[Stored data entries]
──────────────────────────────

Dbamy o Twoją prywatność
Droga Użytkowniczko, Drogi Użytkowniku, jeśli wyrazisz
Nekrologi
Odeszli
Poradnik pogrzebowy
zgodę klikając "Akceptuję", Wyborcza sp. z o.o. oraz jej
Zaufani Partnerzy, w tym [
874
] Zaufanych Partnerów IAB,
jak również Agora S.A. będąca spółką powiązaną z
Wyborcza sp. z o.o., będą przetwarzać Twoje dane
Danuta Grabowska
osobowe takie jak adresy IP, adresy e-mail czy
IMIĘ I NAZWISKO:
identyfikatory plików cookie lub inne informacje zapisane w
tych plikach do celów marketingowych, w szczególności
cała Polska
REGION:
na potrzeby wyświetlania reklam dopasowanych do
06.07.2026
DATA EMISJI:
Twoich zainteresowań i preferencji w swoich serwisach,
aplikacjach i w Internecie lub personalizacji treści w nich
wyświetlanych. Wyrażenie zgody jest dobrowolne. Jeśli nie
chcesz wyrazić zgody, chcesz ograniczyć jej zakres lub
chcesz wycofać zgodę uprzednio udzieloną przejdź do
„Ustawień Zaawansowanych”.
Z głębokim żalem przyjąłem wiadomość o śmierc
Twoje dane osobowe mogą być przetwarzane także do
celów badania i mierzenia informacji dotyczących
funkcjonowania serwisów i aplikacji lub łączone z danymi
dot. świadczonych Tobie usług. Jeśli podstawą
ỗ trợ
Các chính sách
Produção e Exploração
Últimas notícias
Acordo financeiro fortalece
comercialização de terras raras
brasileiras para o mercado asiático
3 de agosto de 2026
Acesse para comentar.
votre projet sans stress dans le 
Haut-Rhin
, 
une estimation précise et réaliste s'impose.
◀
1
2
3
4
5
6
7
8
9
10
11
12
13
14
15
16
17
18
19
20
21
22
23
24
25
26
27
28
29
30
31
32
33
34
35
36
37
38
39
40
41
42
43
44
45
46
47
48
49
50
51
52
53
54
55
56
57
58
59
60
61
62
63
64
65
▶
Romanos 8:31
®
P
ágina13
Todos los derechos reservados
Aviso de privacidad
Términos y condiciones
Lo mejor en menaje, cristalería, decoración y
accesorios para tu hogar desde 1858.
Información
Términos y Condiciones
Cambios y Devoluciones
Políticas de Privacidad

──────────────────────────────

Task to complete>
Please repeat each entry. Keep every word the same.

Exercise output>
Dbamy o Twoją prywatność
Droga Użytkowniczko, Drogi Użytkowniku, jeśli wyrazisz
Nekrologi
Odeszli
Poradnik pogrzebowy
zgodę klikając "Akceptuję", Wyborcza sp. z o.o. oraz jej
Zaufani Partnerzy, w tym [
874
] Zaufanych Partnerów IAB,
jak również Agora S.A. będąca spółką powiązaną z
Wyborcza sp. z o.o., będą przetwarzać Twoje dane
Danuta Grabowska
osobowe takie jak adresy IP, adresy e-mail czy
IMIĘ I NAZWISKO:
identyfikatory plików cookie lub inne informacje zapisane w
tych plikach do celów marketingowych, w szczególności
cała Polska
REGION:
na potrzeby wyświetlania reklam dopasowanych do
06.07.2026
DATA EMISJI:
Twoich zainteresowań i preferencji w swoich serwisach,
aplikacjach i w Internecie lub personalizacji treści w nich
wyświetlanych. Wyrażenie zgody jest dobrowolne. Jeśli nie
chcesz wyrazić zgody, chcesz ograniczyć jej zakres lub
chcesz wycofać zgodę uprzednio udzieloną przejdź do
„Ustawień Zaawansowanych”.
Z głębokim żalem przyjąłem wiadomość o śmierc
Twoje dane osobowe mogą być przetwarzane także do
celów badania i mierzenia informacji dotyczących
funkcjonowania serwisów i aplikacji lub łączone z danymi
dot. świadczonych Tobie usług. Jeśli podstawą
ỗ trợ
Các chính sách
Produção e Exploração
Últimas notícias
Acordo financeiro fortalece
comercialização de terras raras
brasileiras para o mercado asiático
3 de agosto de 2026
Acesse para comentar.
votre projet sans stress dans le 
Haut-Rhin
, 
une estimation précise et réaliste s'impose.
◀
1
2
3
4
5
6
7
8
9
10
11
12
13
14
15
16
17
18
19
20
21
22
23
24
25
26
27
28
29
30
31
32
33
34
35
36
37
38
39
40
41
42
43
44
45
46
47
48
49
50
51
52
53
54
55
56
57
58
59
60
61
62
63
64
65
▶
Romanos 8:31
®
P
ágina13
Todos los derechos reservados
Aviso de privacidad
Términos y condiciones
Lo mejor en menaje, cristalería, decoración y
accesorios para tu hogar desde 1858.
Información
Términos y Condiciones
Cambios y Devoluciones
Políticas de Privacidad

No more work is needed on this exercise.